*** Block opens ***

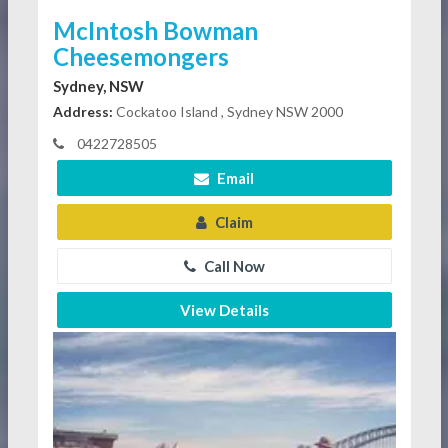
McIntosh Bowman
Cheesemongers
Sydney, NSW
Address:
Cockatoo Island , Sydney NSW 2000
0422728505
Email
Claim
Call Now
View Details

*** Block closes ***

Put every text line from the rows above into a Markdown table with the columns Number and Line, numbering the lines in order and leaving out blank lines and the pictures.

→ **Response for this exercise**
| Number | Line |
|---|---|
| 1 | McIntosh Bowman |
| 2 | Cheesemongers |
| 3 | Sydney, NSW |
| 4 | Address: |
| 5 | Cockatoo Island , Sydney NSW 2000 |
| 6 | 0422728505 |
| 7 | Email |
| 8 | Claim |
| 9 | Call Now |
| 10 | View Details |